#18
Aku sudah rapi, mengenakan sepatu kets, celana jeans, kaos, jaket, dan rambut panjangku yang lurus kukuncir kuda, tas selempang coklat selalu menemani.
Setelah memakai jam tangan, aku membuka pintu, keluar dari kamar.
Di sofa ruang tengah, Kak Arsen sedang bekerja, terlihat sibuk dengan laptop dan beberapa berkasnya.
"Aku pergi," ucapku menyita perhatian Kak Arsen.
Kak Arsen melihat jam di pergelangan tangan. Saat ini jam sudah menunjukkan pukul 4 sore.
"Mau ke mana?" tanyanya.
"Ada janji sama temen,"
"Hengky?"
Aku diam, tak menjawab.
"Kakak antar!"
Aku mendongak, kaget. Untuk pertama kalinya Kak Arsen berniat mengantarku tanpa aku minta.
Ia menutup laptop, kemudian meraih ponsel dan kontak mobil di atas meja.
"Nindy?" tanyaku, bukankah wanita itu sedang ada di rumah ini?
"Sudah pulang, aku mengantarnya tadi setelah kamu datang."
Pulang?
Kak Arsen hendak melangkah, namun aku kembali mencegahnya.
"Kak Arsen nggak ganti baju dulu?"
Lihatlah penampilannya, dia hanya mengenakan celana pendek, untung bukan bokser, dan sebuah kaos lengan pendek warna hitam.
"Nggak perlu, gini aja Kakak udah ganteng, emangnya kamu mau suami kamu dilirik banyak cewek ntar di jalan? Nggak cemburu?"
'Cih!'
Lihat gayanya, seakan ketampanannya sudah mengalahkan WWH, oppa Seokjin-ku saja.
***
Mobil berjalan dengan kecepatan sedang versi Kak Arsen, tapi pemandangan pohon maupun mobil di tepi jalan yang kami lewati hanya sekelebat dalam penglihatanku, bisa dibayangkan bagaimana kalau Kak Arsen berkendara dalam kecepatan tinggi versinya.

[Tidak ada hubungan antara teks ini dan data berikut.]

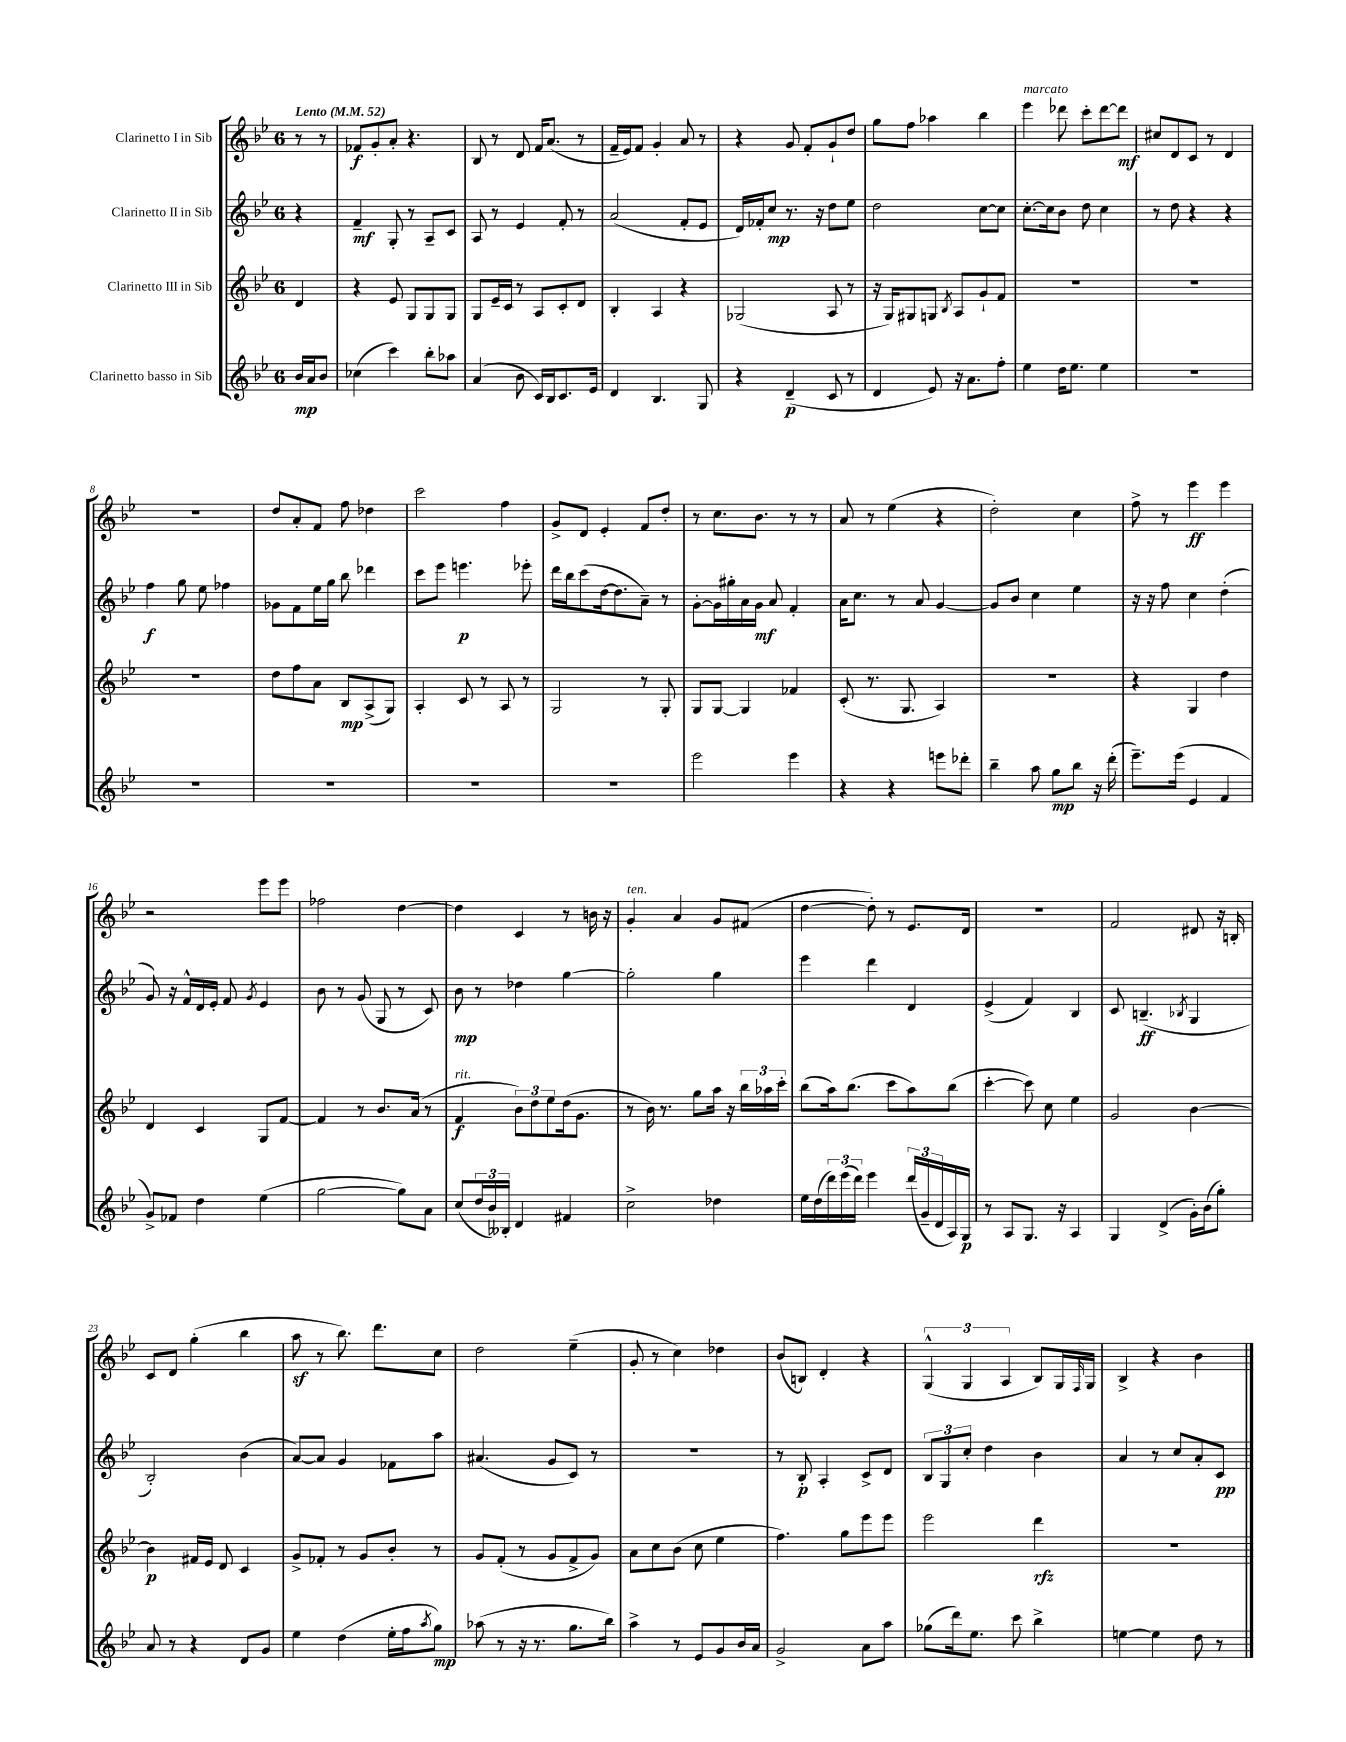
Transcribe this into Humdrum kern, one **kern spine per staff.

**kern	**dynam	**kern	**dynam	**kern	**dynam	**kern	**dynam
*part4	*part4	*part3	*part3	*part2	*part2	*part1	*part1
*staff4	*staff4	*staff3	*staff3	*staff2	*staff2	*staff1	*staff1
*I"Clarinetto basso in Sib	*	*I"Clarinetto III in Sib	*	*I"Clarinetto II in Sib	*	*I"Clarinetto I in Sib	*
*clefG2	*	*clefG2	*	*clefG2	*	*clefG2	*
*k[b-e-]	*	*k[b-e-]	*	*k[b-e-]	*	*k[b-e-]	*
*M6/8	*	*M6/8	*	*M6/8	*	*M6/8	*
*MM52	*	*MM52	*	*MM52	*	*MM52	*
=	=	=	=	=	=	=	=
!	!	!	!	!	!	!LO:TX:a:B:t=Lento	!
16b-/LL	mp	4d/	.	4r	.	8r	.
16a/J	.	.	.	.	.	.	.
8b-/J	.	.	.	.	.	8r	.
=1	=1	=1	=1	=1	=1	=1	=1
(4cc-X\	.	4r	.	4f~/	mf	8f-X/L	f
.	.	.	.	.	.	8g'/	.
4ccc\)	.	8e-/	.	8G'/	.	8a'/J	.
.	.	8G/L	.	8r	.	4.r	.
8bb-'\L	.	8G/	.	8A~/L	.	.	.
8aa-X\J	.	8G/J	.	8c/J	.	.	.
=2	=2	=2	=2	=2	=2	=2	=2
(4a/	.	8G/L	.	8A/	.	8B-/	.
.	.	16e-~/L	.	8r	.	8r	.
.	.	16c/JJ	.	.	.	.	.
8b-\	.	8r	.	4e-/	.	8d/	.
16c/LL)	.	8A/L	.	.	.	16f/KL	.
16B-/J	.	.	.	.	.	(8.a/J	.
8.c/	.	8c'/	.	8f'/	.	.	.
.	.	8d/J	.	8r	.	8r	.
16e-/Jk	.	.	.	.	.	.	.
=3	=3	=3	=3	=3	=3	=3	=3
4d/	.	4B-'/	.	(2a/	.	16f~/LL	.
.	.	.	.	.	.	16e-/J)	.
.	.	.	.	.	.	8f/J	.
4.B-/	.	4A/	.	.	.	4g'/	.
.	.	4r	.	8f'/L	.	8a/	.
8G/	.	.	.	8e-/J	.	8r	.
=4	=4	=4	=4	=4	=4	=4	=4
4r	.	(2G-X/	.	16d/LL)	.	4r	.
.	.	.	.	16f-X'/J	.	.	.
.	.	.	.	8cc/J	mp	.	.
(4d~/	p	.	.	8.r	.	8g/	.
.	.	.	.	.	.	8f'/L	.
.	.	.	.	16r	.	.	.
8c/	.	8A/	.	8dd\L	.	8g`/	.
8r	.	8r	.	8ee-\J	.	8dd/J	.
=5	=5	=5	=5	=5	=5	=5	=5
4d/	.	16r	.	2dd\	.	8gg\L	.
.	.	16G/KL)	.	.	.	.	.
.	.	8G#X/	.	.	.	8ff\J	.
8e-/)	.	8Gn/J	.	.	.	4aa-X\	.
.	.	8qB-/	.	.	.	.	.
16r	.	8A/L	.	.	.	.	.
8.a\L	.	.	.	.	.	.	.
.	.	8g`/	.	[8cc\L	.	4bb-\	.
8ff'\J	.	8f/J	.	8cc\J]	.	.	.
=6	=6	=6	=6	=6	=6	=6	=6
!	!	!	!	!	!	!LO:TX:a:i:t=marcato	!
4ee-\	.	2.r	.	[8.cc'\L	.	4eee-\	.
.	.	.	.	16cc\k]	.	.	.
16dd\KL	.	.	.	8b-\J	.	8ddd-X\	.
8.ee-\J	.	.	.	.	.	.	.
.	.	.	.	8dd\	.	8ccc'\L	.
4ee-\	.	.	.	4cc\	.	[8ddd-\	.
.	.	.	.	.	.	8ddd-\J]	mf
=7	=7	=7	=7	=7	=7	=7	=7
2.r	.	2.r	.	8r	.	8cc#X/L	.
.	.	.	.	8dd\	.	8d/	.
.	.	.	.	4r	.	8c/J	.
.	.	.	.	.	.	8r	.
.	.	.	.	4r	.	4d/	.
!!LO:LB:g=z
=8	=8	=8	=8	=8	=8	=8	=8
2.r	.	2.r	.	4ff\	f	2.r	.
.	.	.	.	8gg\	.	.	.
.	.	.	.	8ee-\	.	.	.
.	.	.	.	4ff-X\	.	.	.
=9	=9	=9	=9	=9	=9	=9	=9
2.r	.	8dd\L	.	8g-X\L	.	8dd/L	.
.	.	8ff\	.	8f\	.	8a'/	.
.	.	8a\J	.	16ee-\L	.	8f/J	.
.	.	.	.	16gg\JJ	.	.	.
.	.	8B-/L	mp	8bb-\	.	8ff\	.
.	.	(8A^/	.	4ddd-X\	.	4dd-X\	.
.	.	8G/J)	.	.	.	.	.
=10	=10	=10	=10	=10	=10	=10	=10
2.r	.	4A'/	.	8ccc\L	.	2ccc\	.
.	.	.	.	8eee-\J	.	.	.
.	.	8c/	.	4.eeen\	p	.	.
.	.	8r	.	.	.	.	.
.	.	8A/	.	.	.	4ff\	.
.	.	8r	.	8eee-X'\	.	.	.
=11	=11	=11	=11	=11	=11	=11	=11
2.r	.	2G/	.	16ddd\LL	.	8g^/L	.
.	.	.	.	16bb-\J	.	.	.
.	.	.	.	(8ccc\	.	8d/J	.
.	.	.	.	[16dd\k	.	4e-'/	.
.	.	.	.	8.dd\]	.	.	.
.	.	8r	.	8a~\J)	.	8f/L	.
.	.	8G'/	.	8r	.	8dd'/J	.
=12	=12	=12	=12	=12	=12	=12	=12
2eee-\	.	8G/L	.	[8g'\L	.	8r	.
.	.	[8G/J	.	16g\L]	.	8.cc\L	.
.	.	.	.	16gg#X'\	.	.	.
.	.	4G/]	.	16a\	.	.	.
.	.	.	.	16g\JJ	mf	8.b-\J	.
.	.	.	.	8a/	.	.	.
4eee-\	.	4f-X/	.	4f'/	.	8r	.
.	.	.	.	.	.	8r	.
=13	=13	=13	=13	=13	=13	=13	=13
4r	.	(8c'/	.	16a\KL	.	8a/	.
.	.	.	.	8.cc\J	.	.	.
.	.	8.r	.	.	.	8r	.
4r	.	.	.	8r	.	(4ee-\	.
.	.	8.G/	.	.	.	.	.
.	.	.	.	8a/	.	.	.
8eeen\L	.	4A/)	.	[4g/	.	4r	.
8ddd-X'\J	.	.	.	.	.	.	.
=14	=14	=14	=14	=14	=14	=14	=14
4bb-~\	.	2.r	.	8g/L]	.	2dd'\)	.
.	.	.	.	8b-/J	.	.	.
8aa\	.	.	.	4cc\	.	.	.
8gg\L	mp	.	.	.	.	.	.
8bb-\J	.	.	.	4ee-\	.	4cc\	.
16r	.	.	.	.	.	.	.
(16ddd'\	.	.	.	.	.	.	.
=15	=15	=15	=15	=15	=15	=15	=15
8.eee-~\L)	.	4r	.	16r	.	8ff^\	.
.	.	.	.	16r	.	.	.
.	.	.	.	8ff\	.	8r	.
(16eee-\Jk	.	.	.	.	.	.	.
4e-/	.	4G/	.	4cc\	.	4eee-\	ff
4f/	.	4dd\	.	(4dd'\	.	4eee-\	.
!!LO:LB:g=z
=16	=16	=16	=16	=16	=16	=16	=16
8g^/L)	.	4d/	.	8g/)	.	2r	.
8f-X/J	.	.	.	16r	.	.	.
.	.	.	.	16f^^/LL	.	.	.
4dd\	.	4c/	.	16d/	.	.	.
.	.	.	.	16e-'/JJ	.	.	.
.	.	.	.	8f/	.	.	.
.	.	.	.	8qg/	.	.	.
(4ee-\	.	8G/L	.	4e-/	.	8eee-\L	.
.	.	[8f/J	.	.	.	8eee-\J	.
=17	=17	=17	=17	=17	=17	=17	=17
[2gg\	.	4f/]	.	8b-\	.	2ff-X\	.
.	.	.	.	8r	.	.	.
.	.	8r	.	(8g/	.	.	.
.	.	8.b-/L	.	8G/	.	.	.
8gg\L])	.	.	.	8r	.	[4dd\	.
.	.	(16a/Jk	.	.	.	.	.
8a\J	.	8r	.	8c/)	.	.	.
=18	=18	=18	=18	=18	=18	=18	=18
!	!	!LO:TX:a:i:t=rit.	!	!	!	!	!
(8cc/L	.	4f/	f	8b-\	mp	4dd\]	.
24dd/L	.	.	.	8r	.	.	.
24b-/)	.	.	.	.	.	.	.
24B--X'/JJ	.	.	.	.	.	.	.
4d/	.	12b-\L)	.	4dd-X\	.	4c/	.
.	.	12dd\	.	.	.	.	.
.	.	12ee-\	.	.	.	.	.
4f#X/	.	(16dd\k	.	[4gg\	.	8r	.
.	.	8.g\J	.	.	.	.	.
.	.	.	.	.	.	16bn\	.
.	.	.	.	.	.	16r	.
=19	=19	=19	=19	=19	=19	=19	=19
!	!	!	!	!	!	!LO:TX:a:i:t=ten.	!
2cc^\	.	8r	.	2gg'\]	.	4g'/	.
.	.	16b-\)	.	.	.	.	.
.	.	8.r	.	.	.	.	.
.	.	.	.	.	.	4a/	.
.	.	8gg\L	.	.	.	.	.
4dd-X\	.	16aa\Jk	.	4gg\	.	8g/L	.
.	.	16r	.	.	.	.	.
.	.	24bb-\LL	.	.	.	(8f#X/J	.
.	.	24aa-X\	.	.	.	.	.
.	.	24ccc'\JJ	.	.	.	.	.
=20	=20	=20	=20	=20	=20	=20	=20
16ee-\LL	.	(8bb-\L	.	4eee-\	.	[4dd\	.
(16dd\	.	.	.	.	.	.	.
24ddd\)	.	16aa\k)	.	.	.	.	.
(24eee-\	.	.	.	.	.	.	.
.	.	(8.bb-\J	.	.	.	.	.
24ddd\JJ)	.	.	.	.	.	.	.
4eee-\	.	.	.	4ddd\	.	8dd'\])	.
.	.	8ccc\L	.	.	.	8r	.
(24ddd/LL	.	8aa\)	.	4d/	.	8.e-/L	.
24g~/	.	.	.	.	.	.	.
24d/	.	.	.	.	.	.	.
16A/)	.	(8bb-\J	.	.	.	.	.
16G/JJ	p	.	.	.	.	16d/Jk	.
=21	=21	=21	=21	=21	=21	=21	=21
8r	.	[4ccc'\	.	(4e-^/	.	2.r	.
8A/L	.	.	.	.	.	.	.
8.G/J	.	8ccc\])	.	4f/)	.	.	.
.	.	8cc\	.	.	.	.	.
16r	.	.	.	.	.	.	.
4A/	.	4ee-\	.	4B-/	.	.	.
=22	=22	=22	=22	=22	=22	=22	=22
4G/	.	2g/	.	8c/	.	2f/	.
.	.	.	.	(4.Bn~/	ff	.	.
(4d^/	.	.	.	.	.	.	.
.	.	.	.	8qB-X/	.	.	.
16g'\LL)	.	[4b-\	.	4G/	.	8d#X/	.
(16b-\J	.	.	.	.	.	.	.
8gg'\J)	.	.	.	.	.	16r	.
.	.	.	.	.	.	16Bn'/	.
!!LO:LB:g=z
=23	=23	=23	=23	=23	=23	=23	=23
8a/	.	4b-\]	p	2B-'/)	.	8c/L	.
8r	.	.	.	.	.	8d/J	.
4r	.	16f#X/LL	.	.	.	(4gg'\	.
.	.	16e-/JJ	.	.	.	.	.
.	.	8d/	.	.	.	.	.
8d/L	.	4c/	.	(4b-\	.	4bb-\	.
8g/J	.	.	.	.	.	.	.
=24	=24	=24	=24	=24	=24	=24	=24
4ee-\	.	8g^/L	.	[8a/L)	.	8aaz\	.
.	.	8f-X'/J	.	8a/J]	.	8r	.
(4dd\	.	8r	.	4g/	.	8.bb-\)	.
.	.	8g/L	.	.	.	.	.
.	.	.	.	.	.	8.ddd\L	.
16ee-'\LL	.	8b-'/J	.	8f-X\L	.	.	.
16ff\J	.	.	.	.	.	.	.
8qaa/	.	.	.	.	.	.	.
8gg\J)	mp	8r	.	8aa\J	.	8cc\J	.
=25	=25	=25	=25	=25	=25	=25	=25
(8aa-X\	.	8g/L	.	(4.a#X/	.	2dd\	.
8r	.	(8f'/J	.	.	.	.	.
16r	.	8r	.	.	.	.	.
8.r	.	.	.	.	.	.	.
.	.	8g/L	.	8g/L	.	.	.
8.gg\L	.	8f^/	.	8c/J)	.	(4ee-~\	.
.	.	8g/J)	.	8r	.	.	.
16bb-\Jk)	.	.	.	.	.	.	.
=26	=26	=26	=26	=26	=26	=26	=26
4aa^\	.	8a\L	.	2.r	.	8g'/	.
.	.	8cc\	.	.	.	8r	.
8r	.	(8b-\J	.	.	.	4cc\)	.
8e-/L	.	8cc\	.	.	.	.	.
8g/	.	4ee-\	.	.	.	4dd-X\	.
16b-/L	.	.	.	.	.	.	.
16a/JJ	.	.	.	.	.	.	.
=27	=27	=27	=27	=27	=27	=27	=27
2g^/	.	4.ff\)	.	8r	.	(8b-/L	.
.	.	.	.	8B-'/	p	8Bn/J)	.
.	.	.	.	4A'/	.	4d'/	.
.	.	8gg\L	.	.	.	.	.
8a\L	.	8eee-\	.	8c^/L	.	4r	.
8aa\J	.	8eee-\J	.	8d/J	.	.	.
=28	=28	=28	=28	=28	=28	=28	=28
(8gg-X\L	.	2eee-\	.	12B-/L	.	(6G^^/	.
.	.	.	.	12G/	.	.	.
16ddd\k)	.	.	.	.	.	.	.
.	.	.	.	12cc'/J	.	6G/	.
8.ee-\J	.	.	.	.	.	.	.
.	.	.	.	4dd\	.	.	.
.	.	.	.	.	.	6A/	.
8ccc\	.	.	.	.	.	.	.
4bb-^\	.	4ddd\	rfz	4b-\	.	8B-/L)	.
.	.	.	.	.	.	16G/L	.
.	.	.	.	.	.	16qqF/	.
.	.	.	.	.	.	16G/JJ	.
=29	=29	=29	=29	=29	=29	=29	=29
[4een\	.	2.r	.	4a/	.	4B-^/	.
4ee\]	.	.	.	8r	.	4r	.
.	.	.	.	8cc/L	.	.	.
8dd\	.	.	.	8a'/	.	4b-\	.
8r	.	.	.	8c/J	pp	.	.
==	==	==	==	==	==	==	==
*-	*-	*-	*-	*-	*-	*-	*-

Aku memegang sabuk pengaman dengan erat, selalu saja senam jantung saat naik mobil bersamanya.
"Kau takut?" tanya Kak Arsen sesekali melirik padaku.
"He em!" aku mengangguk. Dia justru tertawa renyah. Dan kurasakan kecepatan mobil mulai ia pelankan.
"Mau ngapain ketemu sama Hengky?" tanyanya lagi.
"Kamu bilang kamu nggak cinta sama dia, nggak ada rasa, ini kenapa mau ketemu?"
"Bukan urusan Kakak," jawabku sedikit ketus, tapi Kak Arsen tidak tersinggung, ia justru tersenyum. Aneh.
Apakah dia berusaha menerima pria lain di hidupku sebelum aku ninggalin dia? Begitukah maksudnya?
"Nanti Kakak tunggu di mobil saja, ya? Aku nggak mau Kak Arsen ikut turun,"
Kak Arsen menyipitkan kedua matanya menatapku tajam.
"Kenapa nggak boleh?"
"Pokoknya nggak boleh, titik. Aku selalu nurutin Kak Arsen selama ini, sekarang apa susahnya giliran Kak Arsen yang nurutin maunya aku!"
Kak Arsen menghembuskan napas kasar, ia mengacak rambutku bagian depan yang sengaja kutata sebagai poni.
"Iihh,,,, Kak Arsen, rusak tahu tatanan rambut Elena!" protesku yang hanya ditanggapi senyuman manis.
Kak Arsenku benar-benar telah kembali, inilah Kak Arsenku dulu, saat kami pertama kali menikah, meski sembunyi dibalik kata pertemanan, persahabatan, atau persaudaraan, tapi sikap hangatnya, kasih sayangnya, perhatiannya, sempurna membuatku jatuh cinta berkali-kali, andai saja tidak pernah ada Nindy dalam cerita kami.
***
Mobil berhenti, kami telah sampai di sebuah stand nongkrong anak muda di tengah kota.
"Pokoknya Kak Arsen nggak boleh keluar dari mobil, nggak boleh nyamperin, tunggu Elena di sini, janji?"
"Iya, iya. Kak Arsen janji."
Aku menghembuskan nafas lega. Kemudian turun dari mobil menuju sebuah meja yang masih kosong, Kak Hengky belum datang. Memanggil penjual minuman lalu membuat pesanan.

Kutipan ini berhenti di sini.